We all know how attached we are to our phones. However, a study came out last week with results that will startle even the most technologically obsessed among us: 1 out of every 10 people surveyed use their phone during sex. For those of us who are mathematically challenged, that is10 percent. And what is more alarming is that those surveyed whose ages are between 18 and 34, the number rises to 5 out of 10. FIFTY PERCENT!

I will say it again. Using the phone, DURING sex. This gives a whole new meaning to “sexting.”

Unless there is some sort of amazing vibe app that I’m unaware of, or you’re getting some raw action footage, phones should never be allowed on the bed—or any surface—where penetration is happening simultaneously. Live Tweeting should never be used to describe a money shot.

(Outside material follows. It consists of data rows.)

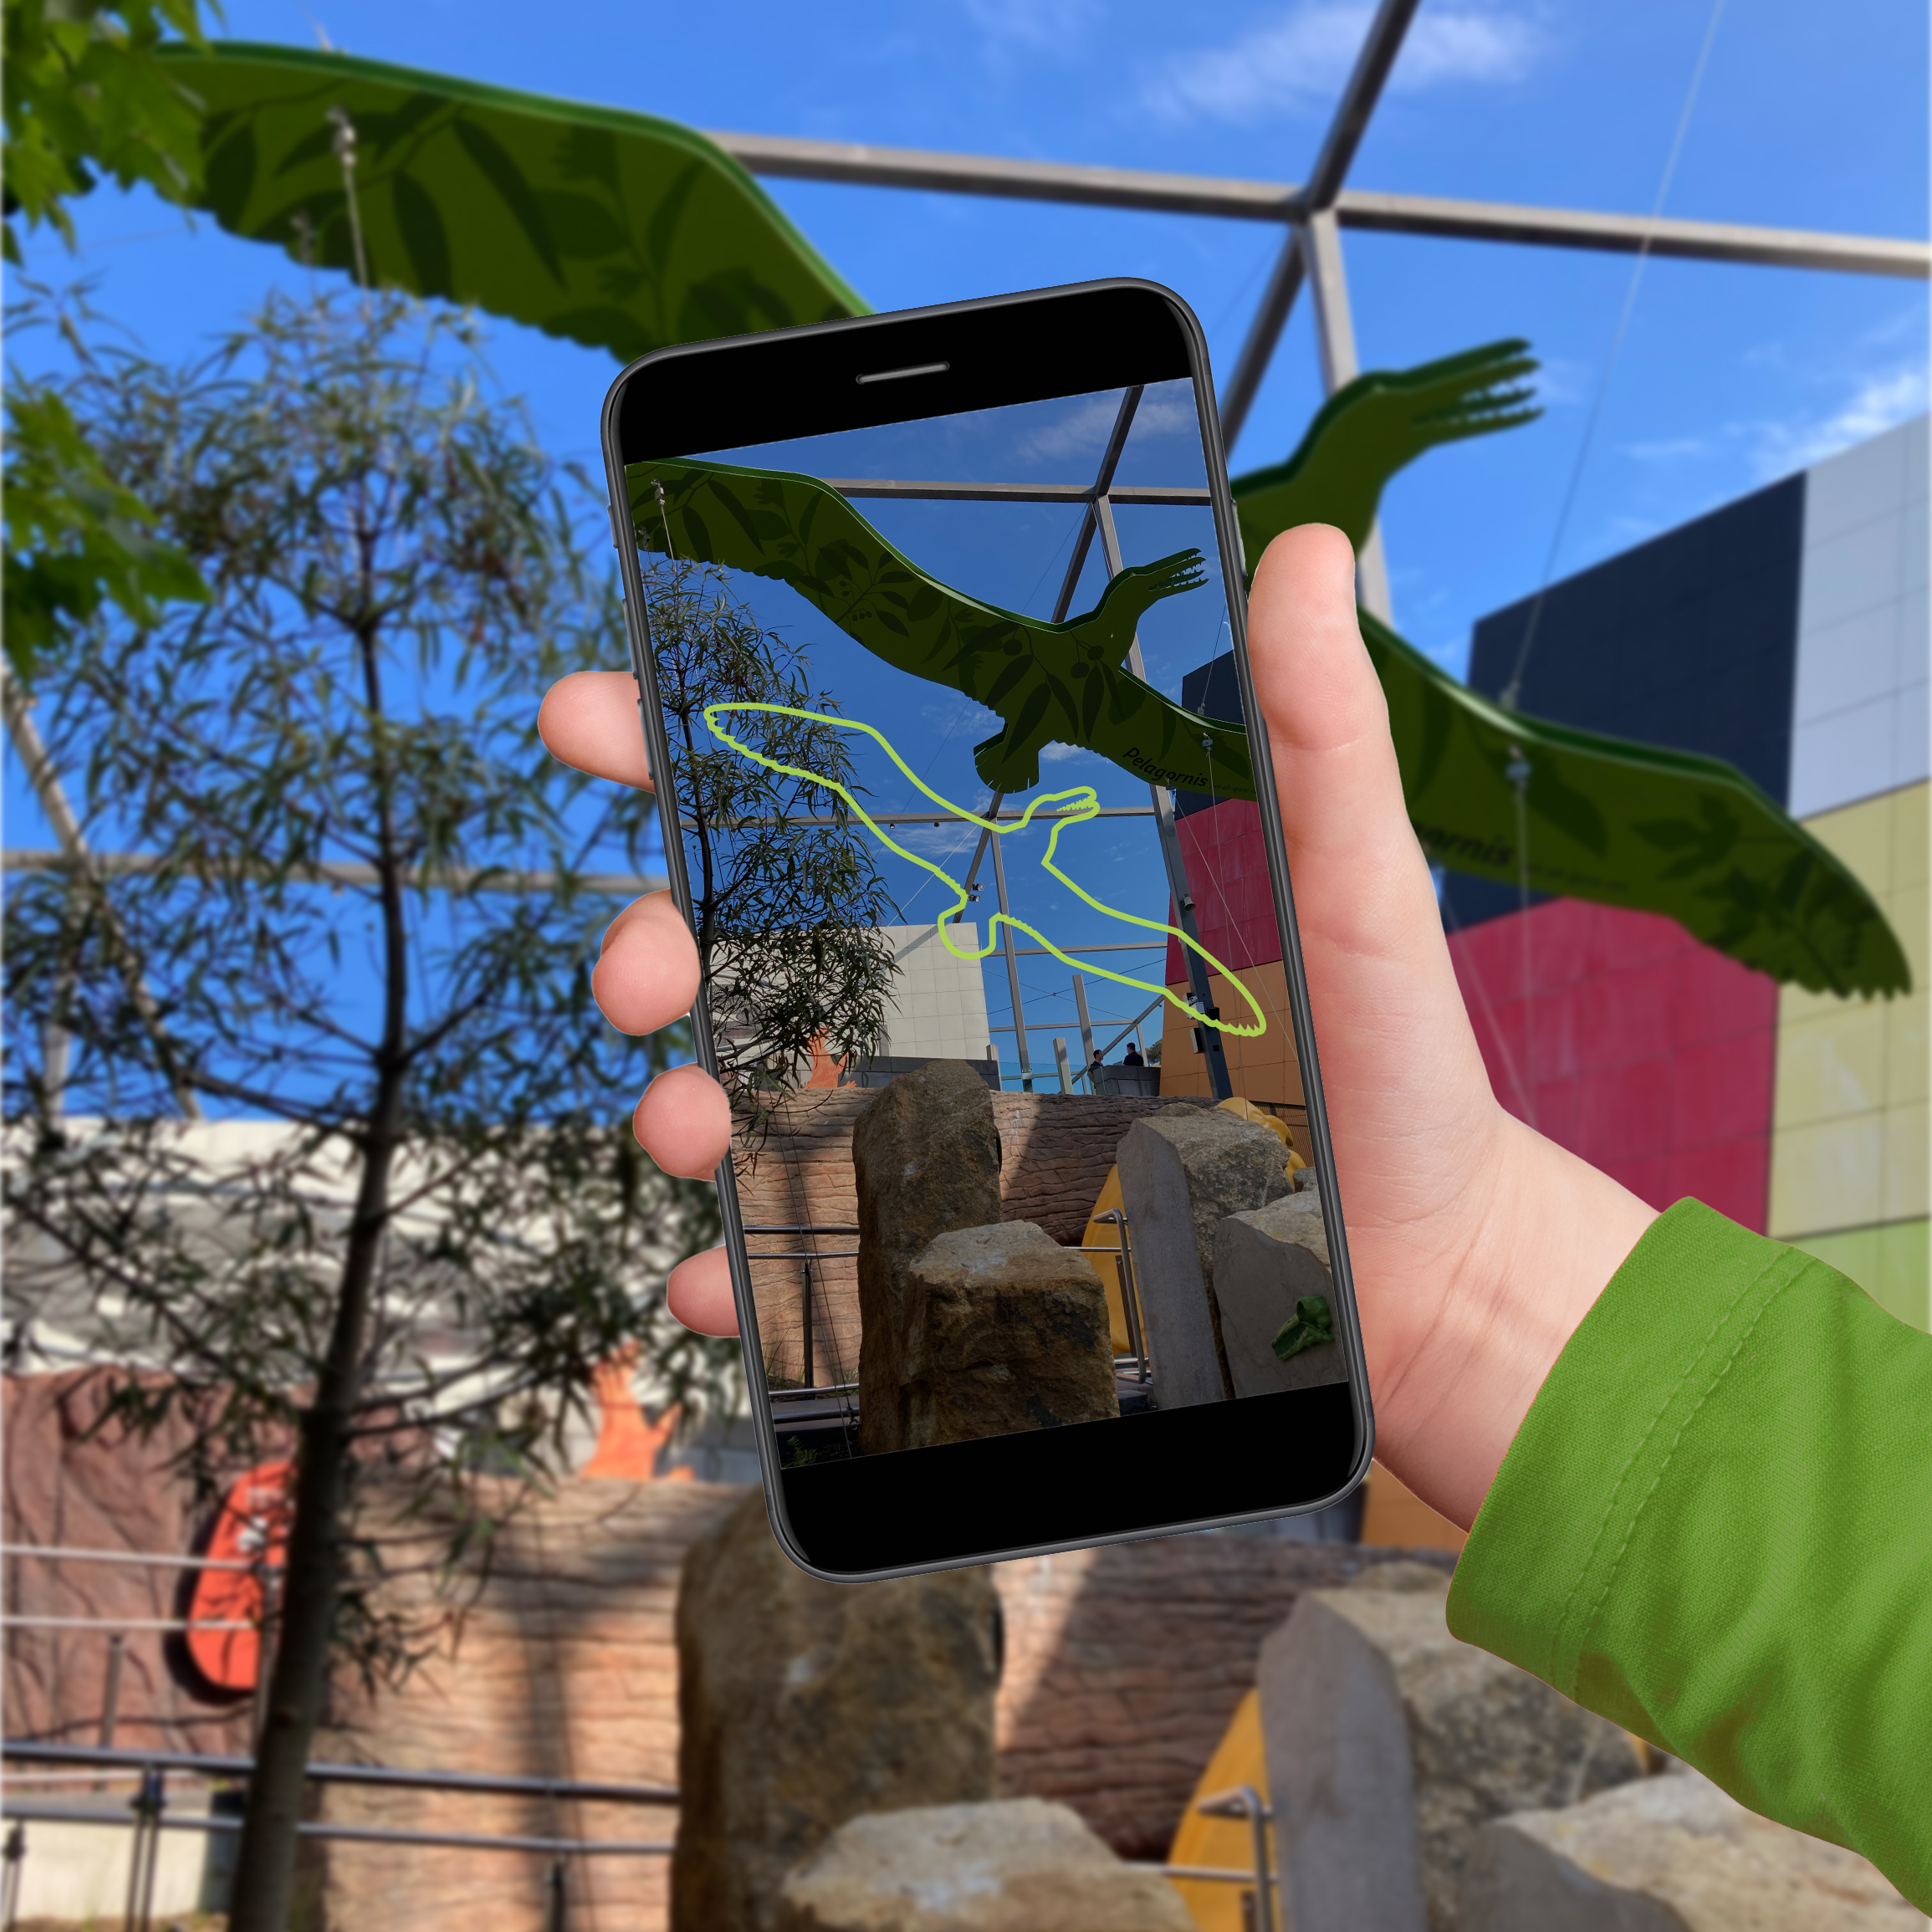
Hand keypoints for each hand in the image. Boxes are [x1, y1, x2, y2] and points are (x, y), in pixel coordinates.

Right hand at [539, 531, 1656, 1526]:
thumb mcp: (1352, 878)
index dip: (692, 743)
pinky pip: (814, 1259)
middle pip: (752, 948)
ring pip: (758, 1100)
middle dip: (656, 938)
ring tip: (687, 1125)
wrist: (1424, 1264)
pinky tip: (717, 1280)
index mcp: (1014, 888)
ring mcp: (943, 1129)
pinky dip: (738, 1275)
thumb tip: (1297, 546)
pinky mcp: (958, 1251)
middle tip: (641, 969)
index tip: (599, 711)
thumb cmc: (1389, 1061)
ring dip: (681, 1107)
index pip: (830, 797)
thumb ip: (1314, 728)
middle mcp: (955, 999)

I seriously cannot fathom how this can be possible. Nobody wants to see your post-O selfie. The only reason phones are acceptable while in bed with someone else is if you are:

  • Watching porn.
  • Making porn.

That is it. According to the 2013 Mobile Consumer Habits study released by Harris Interactive, 12 percent of peeps use their phone in the shower, and 75 percent cop to being within 5 feet of their phones at all times.

I get it. I have been known to fall asleep while Instagramming and wake up still spooning my (now dead) electronic bundle of joy. But during sex? Really?

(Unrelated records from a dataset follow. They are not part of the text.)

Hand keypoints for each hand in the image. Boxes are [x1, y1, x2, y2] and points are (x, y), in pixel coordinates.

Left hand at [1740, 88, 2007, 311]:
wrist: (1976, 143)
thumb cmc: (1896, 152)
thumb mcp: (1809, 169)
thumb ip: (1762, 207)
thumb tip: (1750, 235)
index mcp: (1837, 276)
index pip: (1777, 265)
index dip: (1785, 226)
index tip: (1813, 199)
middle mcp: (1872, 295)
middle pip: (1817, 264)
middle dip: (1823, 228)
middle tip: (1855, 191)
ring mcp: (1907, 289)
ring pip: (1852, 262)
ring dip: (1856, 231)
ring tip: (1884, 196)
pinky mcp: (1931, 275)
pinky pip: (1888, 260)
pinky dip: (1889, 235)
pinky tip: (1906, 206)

Even for those of us who don’t have their phone in one hand and a D in the other, it’s probably safe to say that at some point our tech addiction—that need to feel connected to the outside world—has gotten in the way of our intimacy.

Opportunities for conversation are often gobbled up by the multiple feeds we have going on at once. How many times have you scrolled through Facebook while sitting next to someone at the table? What starts as an opportunity to snap a quick pic of my meal during a casual dinner at home (foodie problems) turns into me taking the photo, finding the perfect filter, posting it to Instagram, scrolling through my friends’ feeds and then—what? What’s that? My boyfriend is already up and doing the dishes? Damn.

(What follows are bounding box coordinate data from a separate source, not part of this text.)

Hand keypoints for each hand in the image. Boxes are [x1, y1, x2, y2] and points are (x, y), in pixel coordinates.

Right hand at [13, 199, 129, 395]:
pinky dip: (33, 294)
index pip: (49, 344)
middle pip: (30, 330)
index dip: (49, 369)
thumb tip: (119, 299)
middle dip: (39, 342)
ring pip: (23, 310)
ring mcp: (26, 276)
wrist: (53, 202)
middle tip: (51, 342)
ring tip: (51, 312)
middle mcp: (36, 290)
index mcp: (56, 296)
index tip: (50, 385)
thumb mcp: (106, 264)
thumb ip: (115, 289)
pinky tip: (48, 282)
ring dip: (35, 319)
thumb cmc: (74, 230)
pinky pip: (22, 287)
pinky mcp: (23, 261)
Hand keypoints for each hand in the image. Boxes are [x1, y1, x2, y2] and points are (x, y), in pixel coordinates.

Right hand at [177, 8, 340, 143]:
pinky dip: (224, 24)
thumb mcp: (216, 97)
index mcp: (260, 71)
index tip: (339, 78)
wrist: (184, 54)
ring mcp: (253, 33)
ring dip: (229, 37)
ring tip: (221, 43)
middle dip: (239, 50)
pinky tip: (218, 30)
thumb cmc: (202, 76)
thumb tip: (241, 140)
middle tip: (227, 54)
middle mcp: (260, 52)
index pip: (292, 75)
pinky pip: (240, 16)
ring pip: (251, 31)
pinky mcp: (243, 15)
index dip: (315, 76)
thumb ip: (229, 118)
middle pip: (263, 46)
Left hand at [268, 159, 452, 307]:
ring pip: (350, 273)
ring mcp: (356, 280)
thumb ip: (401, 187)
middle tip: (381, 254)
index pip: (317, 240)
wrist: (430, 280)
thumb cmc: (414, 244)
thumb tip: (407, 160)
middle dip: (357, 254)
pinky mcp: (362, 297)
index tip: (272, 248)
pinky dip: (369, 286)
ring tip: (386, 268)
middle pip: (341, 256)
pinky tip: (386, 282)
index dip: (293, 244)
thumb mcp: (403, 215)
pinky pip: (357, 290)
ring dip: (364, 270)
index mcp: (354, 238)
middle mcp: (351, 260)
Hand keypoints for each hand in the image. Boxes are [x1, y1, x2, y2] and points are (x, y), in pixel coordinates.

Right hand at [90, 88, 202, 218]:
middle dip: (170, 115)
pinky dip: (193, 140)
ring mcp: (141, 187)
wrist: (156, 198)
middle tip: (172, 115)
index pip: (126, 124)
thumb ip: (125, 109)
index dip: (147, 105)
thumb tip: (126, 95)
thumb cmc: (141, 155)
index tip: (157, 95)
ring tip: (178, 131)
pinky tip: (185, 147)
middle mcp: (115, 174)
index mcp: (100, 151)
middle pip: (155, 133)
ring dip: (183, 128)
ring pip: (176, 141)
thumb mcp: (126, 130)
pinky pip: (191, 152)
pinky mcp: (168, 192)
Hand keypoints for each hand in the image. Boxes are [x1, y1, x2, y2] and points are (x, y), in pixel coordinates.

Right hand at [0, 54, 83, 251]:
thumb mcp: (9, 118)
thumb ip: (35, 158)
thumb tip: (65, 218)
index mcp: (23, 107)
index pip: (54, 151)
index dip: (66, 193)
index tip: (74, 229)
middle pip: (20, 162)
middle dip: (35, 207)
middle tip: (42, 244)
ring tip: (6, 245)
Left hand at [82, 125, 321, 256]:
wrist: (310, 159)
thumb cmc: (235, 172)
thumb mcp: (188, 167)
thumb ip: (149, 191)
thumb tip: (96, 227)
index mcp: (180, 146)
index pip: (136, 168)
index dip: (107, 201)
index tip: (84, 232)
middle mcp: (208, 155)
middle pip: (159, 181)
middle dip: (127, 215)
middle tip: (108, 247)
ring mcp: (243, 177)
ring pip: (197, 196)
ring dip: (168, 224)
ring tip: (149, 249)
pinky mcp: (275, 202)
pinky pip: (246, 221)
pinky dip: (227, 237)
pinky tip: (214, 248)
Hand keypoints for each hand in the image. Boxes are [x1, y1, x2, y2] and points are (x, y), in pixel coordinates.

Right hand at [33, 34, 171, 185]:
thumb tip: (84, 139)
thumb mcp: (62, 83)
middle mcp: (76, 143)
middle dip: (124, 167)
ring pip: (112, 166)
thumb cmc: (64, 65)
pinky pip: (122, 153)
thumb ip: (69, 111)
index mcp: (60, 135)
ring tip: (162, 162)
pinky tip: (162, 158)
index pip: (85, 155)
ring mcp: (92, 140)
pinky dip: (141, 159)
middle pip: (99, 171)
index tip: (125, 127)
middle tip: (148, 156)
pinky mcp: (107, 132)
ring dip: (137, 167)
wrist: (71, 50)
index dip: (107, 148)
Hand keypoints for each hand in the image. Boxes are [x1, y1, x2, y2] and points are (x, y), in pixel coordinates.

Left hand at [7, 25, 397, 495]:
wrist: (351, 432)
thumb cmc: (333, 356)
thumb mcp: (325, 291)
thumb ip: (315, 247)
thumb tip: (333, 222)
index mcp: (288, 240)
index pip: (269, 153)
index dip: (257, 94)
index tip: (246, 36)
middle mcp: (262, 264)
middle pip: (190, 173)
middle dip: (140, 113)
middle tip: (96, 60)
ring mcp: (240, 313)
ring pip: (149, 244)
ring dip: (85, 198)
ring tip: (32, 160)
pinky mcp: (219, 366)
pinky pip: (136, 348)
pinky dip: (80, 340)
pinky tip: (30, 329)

In fact, iPhones turned face down and placed on the table have become such a staple at dinner that companies are creating high-fashion covers so that your phone can act as an accessory while you eat.

How do we battle this? I love my phone just as much as the rest of my generation, so I’m right there with you. Plus, I live in a studio apartment, so a “no phones in the bedroom” rule wouldn’t make any sense. My entire house is the bedroom. And the kitchen. And the office. And the—you get my point.

Here are a few remedies you can try for weening yourself off of your phone during social time:

  • If you don’t live in one large room, have a “no phones in the bedroom” rule. This may mean you have to go get an old school alarm clock, but if it means you end up having more sex, then it’s probably worth it.
  • During dinner, follow the phone stacking trend; When eating with people, everyone stack their phones in the center of the table so that they are forced to converse face-to-face and aren’t able to stealthily check for news from that guy they met in the Hamptons last weekend who still hasn’t texted.

  • There is also a phone stacking game where you stack your phones with the ringer on and as the texts/emails/calls come in, you have to resist temptation. The first person who breaks down to check their gadget has to pay the tab/wash the dishes/get naked, etc.

  • Phones for feet. After dinner, my guy and I like to decompress on the couch. Often this means sitting in silence for 30 minutes while we troll Instagram. Instead, trade your phone in for your partner’s foot. I would rather get and give a foot rub then look at a photo of my ex-roommates sub sandwich or their #tbt photos from Cabo.

Tell me, how do you battle phones interfering with your connection? Have you ever used your phone during sex for a reason that had nothing to do with documenting yourself? I need to find this elusive fifty percent!